To do: All of the data beneath this instruction is to be transcribed word for word.

Data under study:
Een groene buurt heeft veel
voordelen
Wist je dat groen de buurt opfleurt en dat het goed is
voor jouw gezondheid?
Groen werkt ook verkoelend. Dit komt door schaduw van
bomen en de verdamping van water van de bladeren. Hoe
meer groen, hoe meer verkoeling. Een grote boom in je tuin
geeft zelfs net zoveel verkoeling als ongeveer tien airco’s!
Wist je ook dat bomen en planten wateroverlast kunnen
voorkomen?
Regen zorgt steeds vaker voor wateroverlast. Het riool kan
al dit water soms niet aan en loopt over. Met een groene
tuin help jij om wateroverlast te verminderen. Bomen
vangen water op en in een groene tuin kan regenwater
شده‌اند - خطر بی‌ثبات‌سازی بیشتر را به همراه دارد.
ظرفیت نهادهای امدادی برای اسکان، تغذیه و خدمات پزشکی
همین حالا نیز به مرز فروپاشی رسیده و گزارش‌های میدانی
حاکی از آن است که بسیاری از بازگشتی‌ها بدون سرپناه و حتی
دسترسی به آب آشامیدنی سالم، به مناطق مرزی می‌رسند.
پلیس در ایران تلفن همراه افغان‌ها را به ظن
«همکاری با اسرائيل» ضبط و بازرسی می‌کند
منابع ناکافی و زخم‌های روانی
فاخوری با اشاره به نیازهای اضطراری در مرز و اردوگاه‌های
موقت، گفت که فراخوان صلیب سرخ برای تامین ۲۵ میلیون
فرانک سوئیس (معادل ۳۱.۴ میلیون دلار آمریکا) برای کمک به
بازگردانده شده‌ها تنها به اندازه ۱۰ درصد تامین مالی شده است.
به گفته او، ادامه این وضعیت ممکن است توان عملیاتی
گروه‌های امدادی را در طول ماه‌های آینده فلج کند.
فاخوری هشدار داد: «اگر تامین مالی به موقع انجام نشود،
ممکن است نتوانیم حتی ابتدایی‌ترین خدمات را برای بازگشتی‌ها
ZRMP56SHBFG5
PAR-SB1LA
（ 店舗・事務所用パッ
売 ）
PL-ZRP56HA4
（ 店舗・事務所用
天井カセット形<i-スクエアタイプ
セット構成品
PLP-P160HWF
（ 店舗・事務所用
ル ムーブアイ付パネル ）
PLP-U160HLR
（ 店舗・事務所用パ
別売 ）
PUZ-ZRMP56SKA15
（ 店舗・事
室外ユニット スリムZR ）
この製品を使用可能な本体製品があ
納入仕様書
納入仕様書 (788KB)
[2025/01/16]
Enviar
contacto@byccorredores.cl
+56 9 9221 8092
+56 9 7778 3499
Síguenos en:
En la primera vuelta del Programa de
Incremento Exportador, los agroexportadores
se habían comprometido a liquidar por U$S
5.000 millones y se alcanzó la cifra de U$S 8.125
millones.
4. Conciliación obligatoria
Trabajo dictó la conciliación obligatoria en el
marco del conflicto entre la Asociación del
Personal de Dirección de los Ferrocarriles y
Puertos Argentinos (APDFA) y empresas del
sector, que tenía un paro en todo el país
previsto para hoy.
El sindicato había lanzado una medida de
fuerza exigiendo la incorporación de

Solved exercise:
Een groene buurt heeft veel
voordelen
Wist je dat groen de buurt opfleurt en dat het goed is
voor jouw gezondheid?
Groen werkt ook verkoelend. Dit komt door schaduw van
bomen en de verdamping van water van de bladeren. Hoe
meer groen, hoe meer verkoeling. Een grote boom in je tuin
geeft zelfs net zoveel verkoeling als ongeveer tien airco’s!
Wist je ook dat bomen en planten wateroverlast kunnen
voorkomen?
Regen zorgt steeds vaker voor wateroverlast. Het riool kan
al dit water soms niet aan en loopt over. Met een groene
tuin help jij om wateroverlast te verminderen. Bomen
vangen water op en in een groene tuin kan regenwater
شده‌اند - خطر بی‌ثبات‌سازی بیشتر را به همراه دارد.
ظرفیت نهادهای امدادی برای اسکان، تغذیه و خدمات پزشکی
همین حالا نیز به مرز فروپاشی رسیده و گزارش‌های میدانی
حاکی از آن است که بسیاری از بازگشتی‌ها بدون سرپناه و حتی
دسترسی به آب آشامیدنی سالم، به مناطق مرزی می‌رسند.
پلیس در ایران تلفن همراه افغان‌ها را به ظن
«همکاری با اسرائيل» ضبط و بازرسی می‌کند
منابع ناکافی و زخم‌های روانی
فاخوری با اشاره به نیازهای اضطراری در مرز و اردوگاه‌های
موقت، گفت که فراخوان صلیب سرخ برای تامین ۲۵ میلیون
فرانک سوئیس (معادل ۳۱.۴ میلیون دلار آمریکا) برای کمک به
بازگردانده شده‌ها تنها به اندازه ۱۰ درصد تامین مالی شده است.
به گفته او، ادامه این وضعیت ممکن است توان عملیاتی
گروه‌های امدادی را در طول ماه‌های آینده فلج کند.
فاخوری هشدار داد: «اگر تامین مالی به موقع انجام نشود،
ممکن است نتوانیم حتی ابتدایی‌ترین خدمات را برای بازگشتی‌ها
ZRMP56SHBFG5
PAR-SB1LA
（ 店舗・事務所用パッ
売 ）
PL-ZRP56HA4
（ 店舗・事務所用
天井カセット形<i-スクエアタイプ
セット構成品
PLP-P160HWF
（ 店舗・事務所用
ル ムーブアイ付パネル ）
PLP-U160HLR
（ 店舗・事務所用パ
別売 ）
PUZ-ZRMP56SKA15
（ 店舗・事
室外ユニット スリムZR ）
この製品を使用可能な本体製品があ
納入仕様書
納入仕様書 (788KB)
[2025/01/16]
Enviar
contacto@byccorredores.cl
+56 9 9221 8092
+56 9 7778 3499
Síguenos en:
En la primera vuelta del Programa de
Incremento Exportador, los agroexportadores
se habían comprometido a liquidar por U$S
5.000 millones y se alcanzó la cifra de U$S 8.125
millones.
4. Conciliación obligatoria
Trabajo dictó la conciliación obligatoria en el
marco del conflicto entre la Asociación del
Personal de Dirección de los Ferrocarriles y
Puertos Argentinos (APDFA) y empresas del
sector, que tenía un paro en todo el país
previsto para hoy.
El sindicato había lanzado una medida de
fuerza exigiendo la incorporación de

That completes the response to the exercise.